Menurut Ketua LSM GMBI Wilter Banten, H. Hulia Syahendra, S.H., M.H., munculnya Sertifikat Hak Guna Bangunan (SHGB) di wilayah tersebut patut dipertanyakan.
“Ada dugaan bahwa SHGB ini diterbitkan berdasarkan rencana reklamasi yang masih dalam tahap perencanaan. Seharusnya, hak atas tanah baru bisa diberikan setelah reklamasi terjadi, bukan sebelumnya,” ujarnya. Dalam pesan tertulisnya Rabu siang, (29/1/2025).
Ada Manufer Di Balik SHGB?
LSM GMBI menyoroti kemungkinan adanya dugaan pelanggaran hukum dalam penerbitan SHGB ini. Mereka menduga ada oknum di Badan Pertanahan Nasional (BPN) Kabupaten Tangerang yang bermain di balik proses tersebut.
“Jika benar SHGB ini dikeluarkan sebelum reklamasi dilakukan, maka ini jelas menyalahi aturan. Kami mendesak supremasi hukum ditegakkan,” tegas Hulia.
Dalam perjalanannya, Pasal 56 Perda No. 13 Tahun 2011 memang sudah dihapus dan diubah melalui Perda No. 9 Tahun 2020. Namun, Lampiran I dan Lampiran XIV dalam perda tersebut yang memuat peta rencana reklamasi tetap tidak berubah. Artinya, rencana reklamasi tetap sah dan bisa menjadi dasar penerbitan SHGB—meski reklamasi itu sendiri belum terjadi.

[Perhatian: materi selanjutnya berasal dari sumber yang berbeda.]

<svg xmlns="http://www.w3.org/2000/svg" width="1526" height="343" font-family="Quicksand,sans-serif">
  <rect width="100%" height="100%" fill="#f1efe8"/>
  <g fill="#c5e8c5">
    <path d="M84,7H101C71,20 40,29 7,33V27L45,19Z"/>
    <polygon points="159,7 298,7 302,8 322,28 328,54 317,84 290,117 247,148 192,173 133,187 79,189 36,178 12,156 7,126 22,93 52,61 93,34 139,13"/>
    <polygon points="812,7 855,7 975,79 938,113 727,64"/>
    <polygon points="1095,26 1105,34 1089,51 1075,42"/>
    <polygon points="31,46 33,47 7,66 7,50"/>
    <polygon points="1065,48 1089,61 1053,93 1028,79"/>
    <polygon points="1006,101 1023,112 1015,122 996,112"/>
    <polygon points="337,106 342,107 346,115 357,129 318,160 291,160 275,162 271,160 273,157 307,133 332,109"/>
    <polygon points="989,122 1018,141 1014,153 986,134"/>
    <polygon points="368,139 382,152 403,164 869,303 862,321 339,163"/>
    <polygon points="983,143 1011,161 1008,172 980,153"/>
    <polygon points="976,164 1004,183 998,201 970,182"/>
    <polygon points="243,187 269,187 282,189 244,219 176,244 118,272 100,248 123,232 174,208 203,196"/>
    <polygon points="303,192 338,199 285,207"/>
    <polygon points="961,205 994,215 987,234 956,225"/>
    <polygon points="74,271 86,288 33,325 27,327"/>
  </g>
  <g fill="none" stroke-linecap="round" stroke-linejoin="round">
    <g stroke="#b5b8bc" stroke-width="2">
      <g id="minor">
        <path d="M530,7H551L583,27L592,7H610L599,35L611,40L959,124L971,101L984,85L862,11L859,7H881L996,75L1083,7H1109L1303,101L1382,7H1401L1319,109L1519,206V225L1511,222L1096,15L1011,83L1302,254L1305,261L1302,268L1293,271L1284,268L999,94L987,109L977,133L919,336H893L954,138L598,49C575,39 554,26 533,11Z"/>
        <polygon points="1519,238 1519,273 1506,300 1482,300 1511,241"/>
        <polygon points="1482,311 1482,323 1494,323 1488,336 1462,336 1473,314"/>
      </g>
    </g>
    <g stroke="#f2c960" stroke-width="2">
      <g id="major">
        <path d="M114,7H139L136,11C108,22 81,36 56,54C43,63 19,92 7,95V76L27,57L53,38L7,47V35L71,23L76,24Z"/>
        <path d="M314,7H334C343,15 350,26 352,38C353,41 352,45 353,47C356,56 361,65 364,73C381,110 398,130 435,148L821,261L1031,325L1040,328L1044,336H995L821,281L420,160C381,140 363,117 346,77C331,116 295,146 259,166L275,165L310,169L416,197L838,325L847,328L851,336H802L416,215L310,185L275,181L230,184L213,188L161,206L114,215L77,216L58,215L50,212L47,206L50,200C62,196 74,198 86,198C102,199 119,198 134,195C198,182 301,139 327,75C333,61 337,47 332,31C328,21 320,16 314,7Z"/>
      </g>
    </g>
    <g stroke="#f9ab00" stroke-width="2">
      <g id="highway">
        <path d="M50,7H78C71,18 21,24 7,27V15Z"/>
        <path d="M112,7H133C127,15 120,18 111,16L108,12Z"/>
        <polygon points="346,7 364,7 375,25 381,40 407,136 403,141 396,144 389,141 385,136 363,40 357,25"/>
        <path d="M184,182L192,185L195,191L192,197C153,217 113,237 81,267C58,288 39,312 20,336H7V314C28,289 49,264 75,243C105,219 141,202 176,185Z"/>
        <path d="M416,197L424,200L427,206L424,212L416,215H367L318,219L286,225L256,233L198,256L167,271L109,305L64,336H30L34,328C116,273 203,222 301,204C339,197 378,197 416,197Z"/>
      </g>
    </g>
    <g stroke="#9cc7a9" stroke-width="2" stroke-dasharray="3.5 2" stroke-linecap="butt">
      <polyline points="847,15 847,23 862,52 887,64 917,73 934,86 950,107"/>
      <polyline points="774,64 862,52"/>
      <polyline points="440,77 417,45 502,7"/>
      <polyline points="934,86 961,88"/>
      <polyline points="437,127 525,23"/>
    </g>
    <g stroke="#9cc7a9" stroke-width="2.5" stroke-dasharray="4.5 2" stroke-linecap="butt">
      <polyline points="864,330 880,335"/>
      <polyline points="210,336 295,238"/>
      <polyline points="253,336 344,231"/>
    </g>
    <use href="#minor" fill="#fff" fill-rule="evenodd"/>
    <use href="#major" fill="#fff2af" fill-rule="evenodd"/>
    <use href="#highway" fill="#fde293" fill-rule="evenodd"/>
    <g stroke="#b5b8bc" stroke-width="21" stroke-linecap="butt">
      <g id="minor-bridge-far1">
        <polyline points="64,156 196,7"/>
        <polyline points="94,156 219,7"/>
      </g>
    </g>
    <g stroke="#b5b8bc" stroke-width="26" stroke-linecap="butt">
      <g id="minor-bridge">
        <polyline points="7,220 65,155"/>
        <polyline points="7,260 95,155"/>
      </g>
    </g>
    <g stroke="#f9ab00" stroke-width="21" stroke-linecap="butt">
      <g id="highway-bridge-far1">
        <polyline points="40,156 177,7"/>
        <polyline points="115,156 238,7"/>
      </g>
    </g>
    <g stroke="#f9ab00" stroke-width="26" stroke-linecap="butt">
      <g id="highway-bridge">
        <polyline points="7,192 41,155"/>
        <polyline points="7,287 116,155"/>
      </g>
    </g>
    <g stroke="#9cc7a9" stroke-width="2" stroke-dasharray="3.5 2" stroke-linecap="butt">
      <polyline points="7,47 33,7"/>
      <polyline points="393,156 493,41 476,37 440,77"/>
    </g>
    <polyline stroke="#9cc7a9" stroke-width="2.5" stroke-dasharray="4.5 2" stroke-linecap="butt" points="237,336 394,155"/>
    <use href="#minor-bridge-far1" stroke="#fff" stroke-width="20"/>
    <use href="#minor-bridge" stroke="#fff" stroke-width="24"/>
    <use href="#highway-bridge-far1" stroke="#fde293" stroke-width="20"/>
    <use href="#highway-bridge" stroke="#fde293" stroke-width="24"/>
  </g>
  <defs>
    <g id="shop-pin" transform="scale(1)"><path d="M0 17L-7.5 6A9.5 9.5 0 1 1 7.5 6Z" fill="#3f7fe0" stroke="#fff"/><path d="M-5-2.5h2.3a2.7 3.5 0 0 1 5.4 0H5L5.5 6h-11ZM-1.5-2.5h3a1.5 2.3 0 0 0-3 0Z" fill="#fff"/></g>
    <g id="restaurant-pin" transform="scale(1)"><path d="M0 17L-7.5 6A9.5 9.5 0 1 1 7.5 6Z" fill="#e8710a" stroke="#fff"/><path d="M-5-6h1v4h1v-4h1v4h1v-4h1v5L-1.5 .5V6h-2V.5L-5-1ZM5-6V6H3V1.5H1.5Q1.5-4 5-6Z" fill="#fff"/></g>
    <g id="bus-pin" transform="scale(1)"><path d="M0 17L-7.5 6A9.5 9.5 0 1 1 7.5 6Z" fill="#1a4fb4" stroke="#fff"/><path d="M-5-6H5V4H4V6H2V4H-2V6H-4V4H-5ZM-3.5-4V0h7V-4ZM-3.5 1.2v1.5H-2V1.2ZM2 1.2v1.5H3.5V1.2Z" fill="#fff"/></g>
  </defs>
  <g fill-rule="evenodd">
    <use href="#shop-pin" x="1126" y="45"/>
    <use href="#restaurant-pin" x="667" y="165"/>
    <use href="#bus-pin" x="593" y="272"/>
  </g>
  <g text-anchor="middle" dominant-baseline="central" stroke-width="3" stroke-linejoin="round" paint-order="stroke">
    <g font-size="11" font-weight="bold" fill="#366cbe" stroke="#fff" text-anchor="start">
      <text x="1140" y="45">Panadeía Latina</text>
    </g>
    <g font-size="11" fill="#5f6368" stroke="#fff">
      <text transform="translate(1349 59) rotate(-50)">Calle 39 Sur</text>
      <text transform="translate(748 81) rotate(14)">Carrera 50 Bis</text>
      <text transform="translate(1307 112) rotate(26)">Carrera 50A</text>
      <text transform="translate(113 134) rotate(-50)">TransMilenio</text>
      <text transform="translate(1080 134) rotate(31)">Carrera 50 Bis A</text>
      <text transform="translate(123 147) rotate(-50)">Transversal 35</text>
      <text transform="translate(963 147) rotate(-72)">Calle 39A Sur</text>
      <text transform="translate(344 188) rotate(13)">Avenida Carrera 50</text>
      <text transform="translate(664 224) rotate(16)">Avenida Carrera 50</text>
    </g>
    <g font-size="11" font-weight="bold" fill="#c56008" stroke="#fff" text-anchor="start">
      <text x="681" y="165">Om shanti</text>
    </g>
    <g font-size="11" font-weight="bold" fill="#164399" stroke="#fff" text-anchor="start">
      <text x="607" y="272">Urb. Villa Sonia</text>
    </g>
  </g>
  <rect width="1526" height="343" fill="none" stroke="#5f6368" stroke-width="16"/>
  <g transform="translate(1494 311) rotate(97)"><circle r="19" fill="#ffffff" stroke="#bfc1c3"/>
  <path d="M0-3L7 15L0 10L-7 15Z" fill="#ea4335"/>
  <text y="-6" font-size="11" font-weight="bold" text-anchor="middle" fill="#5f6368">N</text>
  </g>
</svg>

Ada Dugaan Intervensi Korporasi
LSM GMBI juga menilai ada kepentingan besar di balik kebijakan ini.
“Publik bisa saja berasumsi ada permainan uang dalam proses ini. Tidak menutup kemungkinan ada anggaran yang mengalir ke pejabat daerah, termasuk ke Bupati dan sejumlah anggota DPRD,” ujar Hulia.

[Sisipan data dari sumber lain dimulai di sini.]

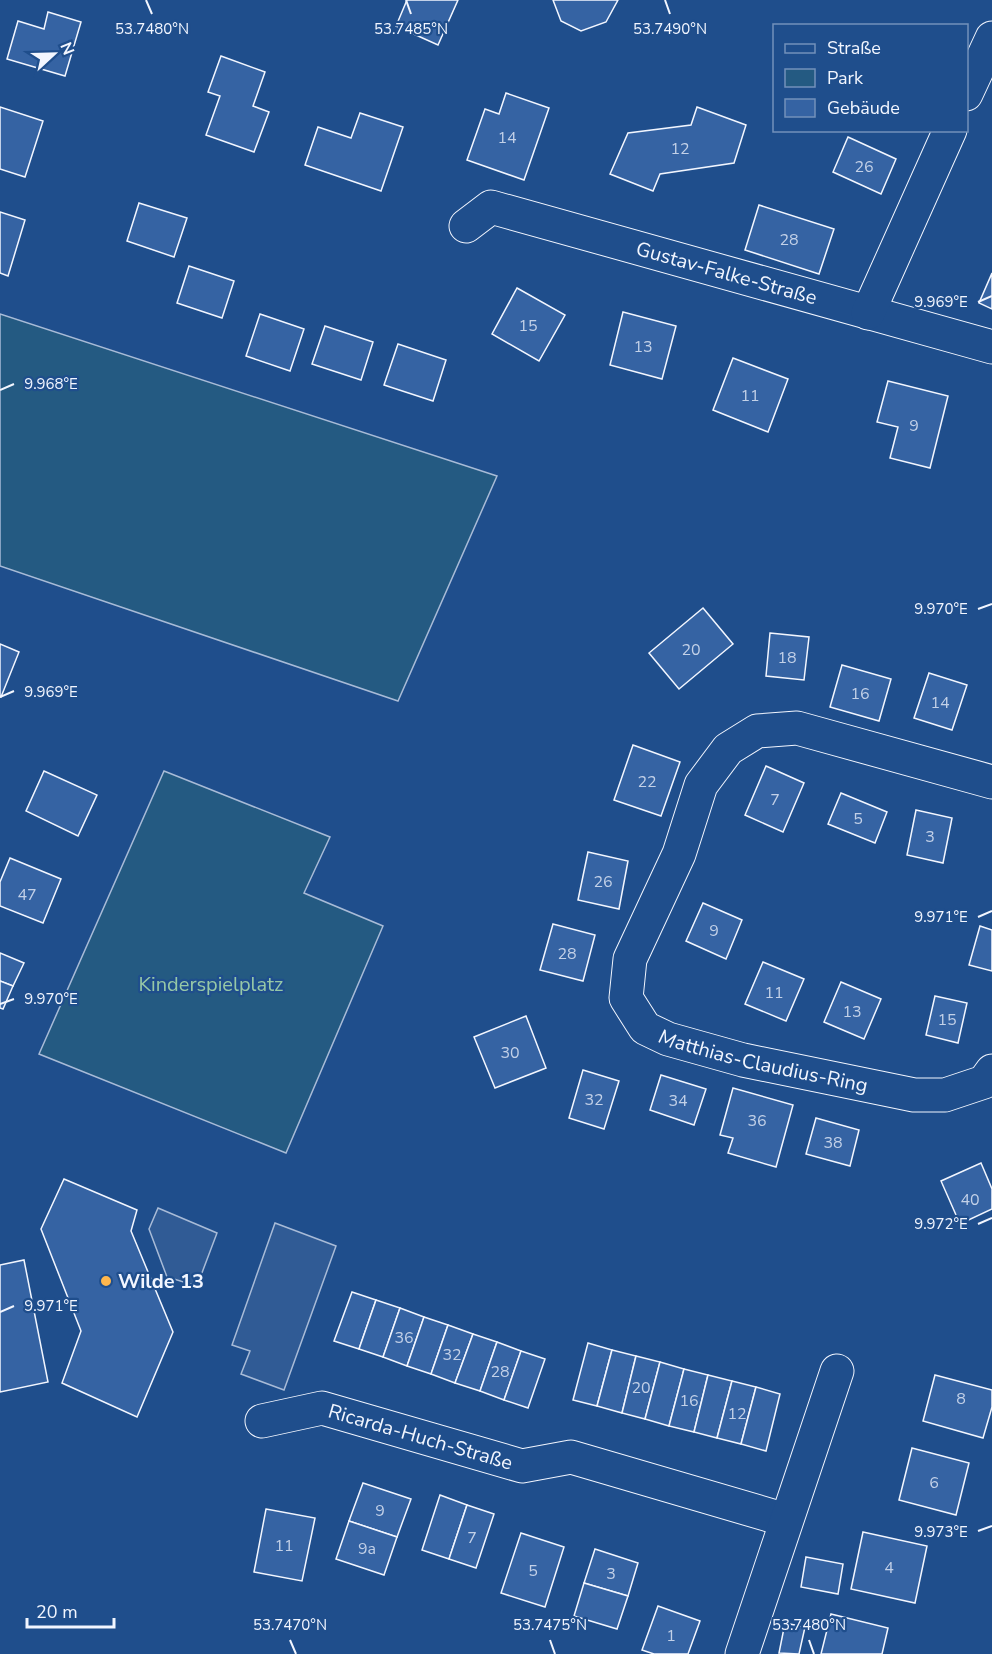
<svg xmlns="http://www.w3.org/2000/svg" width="992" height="1654" viewBox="0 0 992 1654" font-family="'Nunito Sans',sans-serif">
<rect width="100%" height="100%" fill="#1f4e8c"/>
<g fill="#245a82" stroke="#a8bbd7" stroke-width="1.5">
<polygon points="0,314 497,476 398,701 0,566"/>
<polygon points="164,771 330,837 304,893 383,926 286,1153 39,1054"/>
</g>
<g fill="#305b95" stroke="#a8bbd7" stroke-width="1.5">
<polygon points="158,1208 217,1233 197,1286 167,1277 149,1229"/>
<polygon points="275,1223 336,1246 284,1390 241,1374 250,1351 232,1345"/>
</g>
<g fill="#3563a3" stroke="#f2f6ff" stroke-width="1.5">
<polygon points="407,0 458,0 438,45 396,26"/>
<polygon points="553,0 618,0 606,22 581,31 561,21"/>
<polygon points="48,12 81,22 65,76 7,59 18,21 44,29"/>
<polygon points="221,56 265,72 253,106 269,112 254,152 206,135 220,96 208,92"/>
<polygon points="506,93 549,108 524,180 467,160 485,109 499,114"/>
<polygon points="0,107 43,121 25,177 0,169"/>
<polygon points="697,107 746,125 734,163 660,174 653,191 610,174 628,133 691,125"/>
<polygon points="360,113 403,127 381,191 305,165 318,127 351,138"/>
<polygon points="848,137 896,159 881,194 833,172"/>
<polygon points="139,203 187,218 174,257 127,241"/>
<polygon points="759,205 834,229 819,274 745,250"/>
<polygon points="0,212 25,220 8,276 0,273"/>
<polygon points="189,266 234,281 222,318 177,303"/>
<polygon points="992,273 992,309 979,303"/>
<polygon points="517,288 565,315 539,361 492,334"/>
<polygon points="623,312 676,326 662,379 610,365"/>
<polygon points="260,314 304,329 290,371 246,356"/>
<polygon points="325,326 373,342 361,380 312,364"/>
<polygon points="398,344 446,360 433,401 384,385"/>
<polygon points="733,358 788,379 768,432 713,410"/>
<polygon points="888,381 948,396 930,468 890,458 898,427 877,422"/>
<polygon points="703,608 733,644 679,689 649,653"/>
<polygon points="770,633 809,637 804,680 766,676"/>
<polygon points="0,644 19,652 1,697 0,697"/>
<polygon points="842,665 891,679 879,721 830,707"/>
<polygon points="929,673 967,685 952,730 914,718"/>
<polygon points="633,745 680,762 661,816 614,800"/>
<polygon points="766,766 804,783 783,832 745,815"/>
<polygon points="44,771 97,795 78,836 26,811"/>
<polygon points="841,793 887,812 875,843 828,824"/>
<polygon points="916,810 952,818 943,863 907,855"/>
<polygon points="588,852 628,861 619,909 578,900"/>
<polygon points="10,858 61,879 43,923 0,906 0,882"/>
<polygon points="703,903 742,920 726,959 686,941"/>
<polygon points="553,924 595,935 583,981 540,970"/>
<polygon points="980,926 992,930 992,971 969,965"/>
<polygon points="0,953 24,963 13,986 0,981"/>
<polygon points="763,962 804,979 786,1021 745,1004"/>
<polygon points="0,981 13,986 3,1009 0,1008"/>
<polygon points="841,982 881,999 864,1039 824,1022"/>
<polygon points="935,996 967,1003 958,1043 926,1035"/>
<polygon points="526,1016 546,1068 495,1088 474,1037"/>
<polygon points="583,1070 619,1081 604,1129 569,1118"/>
<polygon points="661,1075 706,1089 694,1125 650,1110"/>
<polygon points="733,1088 793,1105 776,1167 728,1153 733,1138 720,1135"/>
<polygon points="816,1118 859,1130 850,1166 806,1154"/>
<polygon points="981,1163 992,1189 992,1209 960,1224 941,1181"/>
<polygon points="64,1179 137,1210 131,1231 173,1332 137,1417 62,1383 81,1331 41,1229"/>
<polygon points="24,1260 48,1382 0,1392 0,1265"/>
<polygon points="352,1292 376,1300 359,1349 334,1341"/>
<polygon points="376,1300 400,1308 383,1357 359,1349"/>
<polygon points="400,1308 424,1317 407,1366 383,1357"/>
<polygon points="424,1317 448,1325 431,1374 407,1366"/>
<polygon points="448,1325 473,1334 455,1383 431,1374"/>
<polygon points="473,1334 497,1342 480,1391 455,1383"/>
<polygon points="497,1342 521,1351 504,1400 480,1391"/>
<polygon points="588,1343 612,1350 597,1406 573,1400"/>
<polygon points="612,1350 636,1356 622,1413 597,1406"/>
<polygon points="521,1351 545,1359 528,1408 504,1400"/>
<polygon points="636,1356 660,1362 645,1419 622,1413"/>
<polygon points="660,1362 684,1369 669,1426 645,1419"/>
<polygon points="684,1369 708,1375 694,1432 669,1426"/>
<polygon points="708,1375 732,1381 717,1438 694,1432"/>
<polygon points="935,1375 992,1390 992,1407 983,1438 923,1421"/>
<polygon points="732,1381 756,1387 741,1444 717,1438"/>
<polygon points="756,1387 780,1394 766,1451 741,1444"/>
<polygon points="912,1448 969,1463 956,1515 899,1500"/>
<polygon points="363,1483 411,1499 397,1537 349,1521"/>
<polygon points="440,1495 467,1505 449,1559 422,1550"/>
<polygon points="467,1505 494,1514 476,1568 449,1559"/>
<polygon points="266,1509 315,1518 302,1581 254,1572"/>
<polygon points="349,1521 397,1537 384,1575 336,1559"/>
<polygon points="863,1532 927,1546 915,1603 851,1589"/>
<polygon points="521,1533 564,1547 545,1607 501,1593"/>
<polygon points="595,1549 638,1563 628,1596 584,1583"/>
<polygon points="806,1557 843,1564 838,1594 801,1587"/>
<polygon points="584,1583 628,1596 617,1629 574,1616"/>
<polygon points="658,1606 700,1621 688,1654 654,1654 642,1650"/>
<polygon points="831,1614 888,1628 882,1654 821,1654"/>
<polygon points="785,1623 805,1627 799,1654 779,1653"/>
</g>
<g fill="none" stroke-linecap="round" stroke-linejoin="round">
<g stroke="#f2f6ff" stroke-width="35">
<g id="minor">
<polyline points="966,94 992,38"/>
<path id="s1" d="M 466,226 L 491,207 L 992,347"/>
<polyline points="868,313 950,130"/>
<path id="s2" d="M 992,782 L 797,728 L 757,731 L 728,749 L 701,785 L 679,854 L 630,959 L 626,998 L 645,1028 L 668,1039 L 743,1060 L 914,1095 L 945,1095 L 984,1082 L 992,1071"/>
<path id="s3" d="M 262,1421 L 322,1408 L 522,1466 L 571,1457 L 786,1520"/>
<polyline points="742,1654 837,1371"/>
</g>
</g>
<use href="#minor" stroke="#1f4e8c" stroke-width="33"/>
</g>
<path fill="none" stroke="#f2f6ff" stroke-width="2" d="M 146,0 L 152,14M 406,0 L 411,14M 665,0 L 670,14M 978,302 L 992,296M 0,390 L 14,384M 978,609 L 992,604M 0,697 L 14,691M 978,917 L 992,911M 0,1004 L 14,999M 978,1224 L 992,1218M 0,1312 L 14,1306M 978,1531 L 992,1526M 290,1640 L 296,1654M 550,1640 L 555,1654M 809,1640 L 814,1654"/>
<circle fill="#ffb74d" stroke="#1f4e8c" stroke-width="2" cx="106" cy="1281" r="6"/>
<g text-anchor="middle" stroke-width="4.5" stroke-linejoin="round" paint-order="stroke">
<g font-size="16" fill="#c3d1e8">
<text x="507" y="143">14</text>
<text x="680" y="154">12</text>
<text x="864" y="172">26</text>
<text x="789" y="245">28</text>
<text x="528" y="331">15</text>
<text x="643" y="352">13</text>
<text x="750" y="401">11</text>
<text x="914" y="431">9</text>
<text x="691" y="655">20</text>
<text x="787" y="663">18</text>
<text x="860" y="699">16</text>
<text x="940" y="708">14</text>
<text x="647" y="787">22</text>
<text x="775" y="805">7</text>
<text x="858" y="824">5</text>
<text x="930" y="842">3</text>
<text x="603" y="887">26</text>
<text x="27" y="900">47</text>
<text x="714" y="936">9</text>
<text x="567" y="959">28</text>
<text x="774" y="998">11</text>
<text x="852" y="1017">13</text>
<text x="947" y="1025">15</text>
<text x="510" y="1058">30</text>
<text x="594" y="1105">32</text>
<text x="678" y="1106">34</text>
<text x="757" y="1126">36</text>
<text x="833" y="1148">38</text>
<text x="970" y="1205">40</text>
<text x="404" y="1343">36</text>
<text x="452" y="1360">32</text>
<text x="500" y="1377">28</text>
<text x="641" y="1393">20</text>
<text x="961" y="1404">8</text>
<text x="689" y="1406">16</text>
<text x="737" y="1419">12</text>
<text x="934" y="1488">6</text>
<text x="380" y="1516">9</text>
<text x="472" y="1543">7</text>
<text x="284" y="1551">11</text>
<text x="367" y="1554">9a</text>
<text x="889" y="1573">4</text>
<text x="533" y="1576">5</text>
<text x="611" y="1579">3</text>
<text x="671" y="1641">1</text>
</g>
<g font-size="20" fill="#f2f6ff" stroke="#1f4e8c">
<text dy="7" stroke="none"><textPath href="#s1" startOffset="276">Gustav-Falke-Straße</textPath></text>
<text dy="7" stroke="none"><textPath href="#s2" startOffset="708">Matthias-Claudius-Ring</textPath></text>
<text dy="7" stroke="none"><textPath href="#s3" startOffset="164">Ricarda-Huch-Straße</textPath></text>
</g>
<g font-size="20" fill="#97c8a6" stroke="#1f4e8c">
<text x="211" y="991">Kinderspielplatz</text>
</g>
<g font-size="20" font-weight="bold" fill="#f2f6ff" stroke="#1f4e8c" text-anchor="start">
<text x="118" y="1288">Wilde 13</text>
</g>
</g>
<g font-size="15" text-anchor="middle" fill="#f2f6ff" stroke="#1f4e8c" stroke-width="4.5" stroke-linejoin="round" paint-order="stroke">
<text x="411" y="34">53.7485°N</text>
<text x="152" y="34">53.7480°N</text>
<text x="670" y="34">53.7490°N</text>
<text x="941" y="307">9.969°E</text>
<text x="51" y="389">9.968°E</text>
<text x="941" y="614">9.970°E</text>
<text x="51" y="697">9.969°E</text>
<text x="941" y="922">9.971°E</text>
<text x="51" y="1004">9.970°E</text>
<text x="941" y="1229">9.972°E</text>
<text x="51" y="1311">9.971°E</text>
<text x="941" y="1537">9.973°E</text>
<text x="290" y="1630">53.7470°N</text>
<text x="550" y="1630">53.7475°N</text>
<text x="809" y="1630">53.7480°N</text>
</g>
<rect x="773" y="24" width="195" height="108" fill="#1f4e8c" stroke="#7391ba" stroke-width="1.5"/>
<rect x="785" y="44" width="30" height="9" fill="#1f4e8c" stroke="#7391ba" stroke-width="1.5"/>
<text x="827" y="54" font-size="18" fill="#f2f6ff">Straße</text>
<rect x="785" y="69" width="30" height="18" fill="#245a82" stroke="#7391ba" stroke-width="1.5"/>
<text x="827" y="84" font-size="18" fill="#f2f6ff">Park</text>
<rect x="785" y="99" width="30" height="18" fill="#3563a3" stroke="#7391ba" stroke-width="1.5"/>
<text x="827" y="114" font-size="18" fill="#f2f6ff">Gebäude</text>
<g transform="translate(54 54) rotate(68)" stroke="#1f4e8c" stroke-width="4.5" paint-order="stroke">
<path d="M0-4.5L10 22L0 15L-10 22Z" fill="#f2f6ff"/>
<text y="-9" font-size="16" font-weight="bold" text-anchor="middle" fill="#f2f6ff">N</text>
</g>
<path d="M27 1618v9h87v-9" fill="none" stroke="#f2f6ff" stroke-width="3"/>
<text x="36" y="1618" font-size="18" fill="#f2f6ff" stroke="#1f4e8c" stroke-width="4.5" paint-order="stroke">20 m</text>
</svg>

Untuk itu, mereka mendesak DPRD Kabupaten Tangerang agar segera merevisi atau mencabut lampiran peta dalam Perda tersebut. Jika tidak, GMBI siap mengawal kasus ini dan membawa ke jalur hukum jika ditemukan bukti adanya pelanggaran.
Mendesak Transparansi dan Penegakan Hukum
Polemik reklamasi ini menyoroti pentingnya transparansi dalam perencanaan tata ruang serta pengawasan ketat terhadap penerbitan hak atas tanah. Masyarakat pun berharap agar pemerintah daerah bertindak tegas dan memastikan kepentingan publik tidak dikorbankan demi kepentingan segelintir pihak.
Apakah DPRD Kabupaten Tangerang akan merespons desakan ini? Ataukah proyek reklamasi akan terus berjalan meskipun banyak pihak yang menolaknya? Kita tunggu langkah selanjutnya. (ANW)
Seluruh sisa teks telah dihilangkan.